A última publicação do Índice de Desenvolvimento Humano publicada referente à Taiwan foi em 2017, com base no ano de 2015. Neste período, o IDH era de 0,885. Número que é considerado muito alto pelo Programa das Nações Unidas para o Desenvolvimento (PNUD), da Organização das Nações Unidas (ONU). A Capital é Taipé. Situada no extremo norte da Ilha Formosa, a cidade é um enclave do município de Nova Taipé e tem, segundo dados de 2018, 2.674.063 habitantes.

Governo vai marcar a data com monumento

Mogi das Cruzes foi um importante abrigo para os taiwaneses que vieram para o Brasil de navio, há 56 anos. Por isso, a cidade será presenteada pelo governo taiwanês com um monumento em celebração à imigração.

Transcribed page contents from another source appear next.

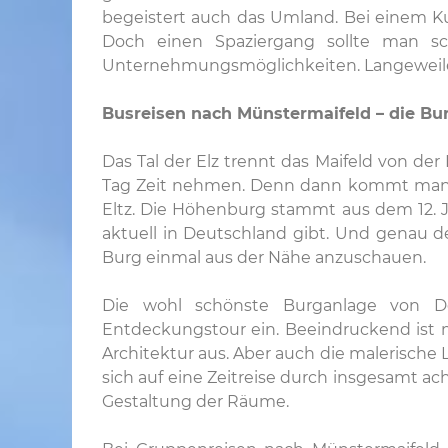
begeistert auch das Umland. Bei einem K
Doch einen Spaziergang sollte man sch
Unternehmungsmöglichkeiten. Langeweile s
Busreisen nach Münstermaifeld – die Bur
Das Tal der Elz trennt das Maifeld von de
Tag Zeit nehmen. Denn dann kommt man ni
Eltz. Die Höhenburg stammt aus dem 12. Ja
aktuell in Deutschland gibt. Und genau
Burg einmal aus der Nähe anzuschauen.
Die wohl schönste Burganlage von De
Entdeckungstour ein. Beeindruckend ist mi
Architektur aus. Aber auch die malerische
sich auf eine Zeitreise durch insgesamt ac
Gestaltung der Räume.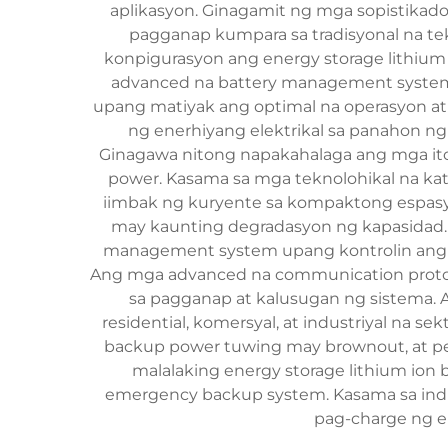
aplikasyon. Ginagamit ng mga sopistikado
pagganap kumpara sa tradisyonal na tek
konpigurasyon ang energy storage lithium
advanced na battery management system n
upang matiyak ang optimal na operasyon at 
ng enerhiyang elektrikal sa panahon n
Ginagawa nitong napakahalaga ang mga ito
power. Kasama sa mga teknolohikal na kat
iimbak ng kuryente sa kompaktong espasyo
may kaunting degradasyon ng kapasidad. 
management system upang kontrolin ang o
Ang mga advanced na communication protocol
sa pagganap at kalusugan ng sistema. 
residential, komersyal, at industriyal na 
backup power tuwing may brownout, at pe
malalaking energy storage lithium ion
emergency backup system. Kasama sa indust
pag-charge ng e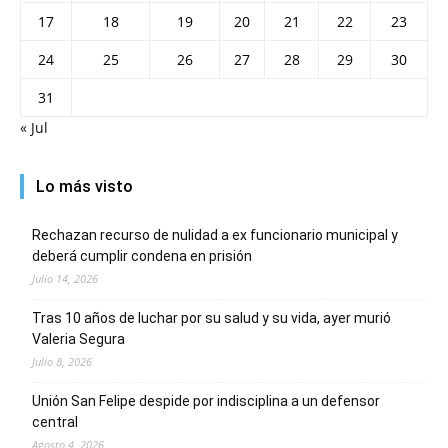
17
18
19
20
21
22
23
24
25
26
27
28
29
30
31
« Jul
Lo más visto
Rechazan recurso de nulidad a ex funcionario municipal y
deberá cumplir condena en prisión
Julio 14, 2026
Tras 10 años de luchar por su salud y su vida, ayer murió
Valeria Segura
Julio 8, 2026
Unión San Felipe despide por indisciplina a un defensor
central
Agosto 4, 2026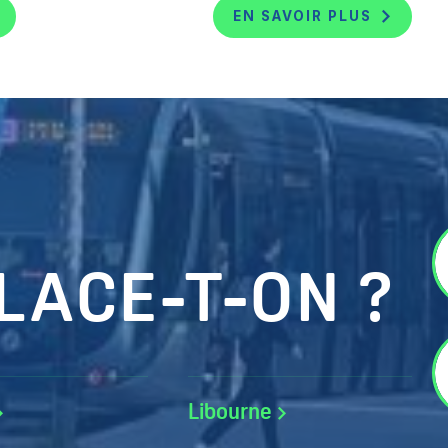
EN SAVOIR PLUS
LACE-T-ON ?
Libourne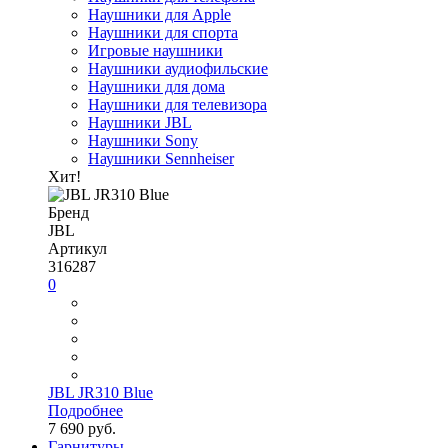
Наушники для Apple
Наушники для спорта
Игровые наушники
Наушники аудиофильские
Наушники для дома
Наушники для телевизора
Наушники JBL
Наушники Sony
Наушники Sennheiser
Хит!
Бренд
JBL
Артикул
316287
0
JBL JR310 Blue
Подробнее
7 690 руб.
Гарнитуры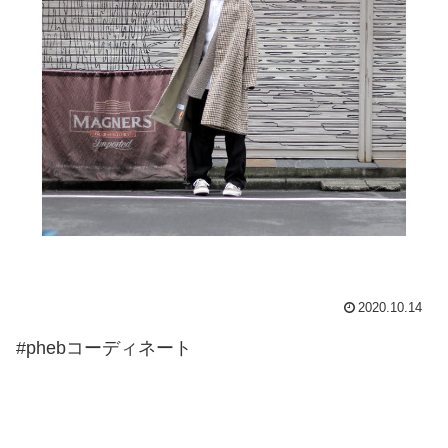
2020.10.14
#phebコーディネート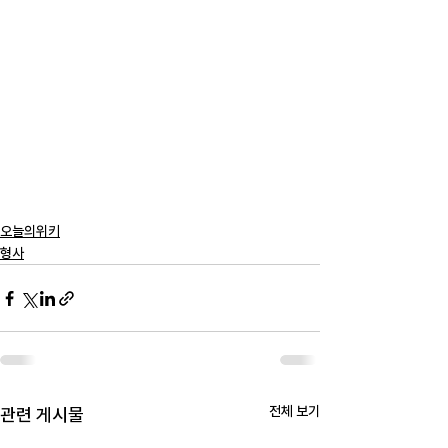
오늘의위키
형사
전체 보기
관련 게시물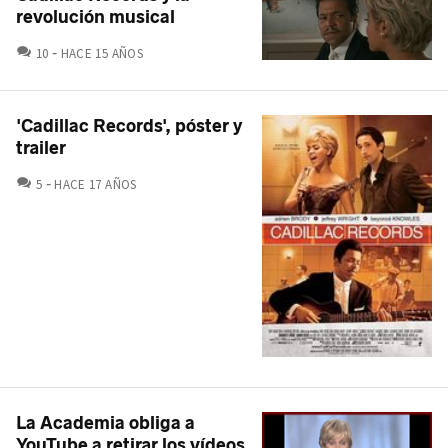
revolución musical
COMENTARIOS
10
HACE 15 AÑOS
'Cadillac Records', póster y
trailer
COMENTARIOS
5
HACE 17 AÑOS
La Academia obliga a
YouTube a retirar los vídeos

A peça será inaugurada no próximo domingo, no Botujuru, no espaço que abrigou a primeira Igreja Presbiteriana de Formosa no Município.

“O evento vai contar com a presença do cônsul de Taiwan no Brasil e também com representantes de toda a comunidade taiwanesa que estão espalhados pela América Latina. Então, estarão presentes pessoas da Argentina, Chile, Paraguai e de vários outros países”, revelou Paulo Chiang, que auxilia nos serviços gerais da igreja.

Inicialmente, os participantes serão levados para a unidade da igreja que fica na Avenida José Benedito Braga, 416, no Mogilar. Por lá, assistem um culto, às 10h30 e depois almoçam. Na sequência, eles irão para a Avenida Francisco Rodrigues Filho, 7.046, no Botujuru, onde acontece a cerimônia de entrega do monumento.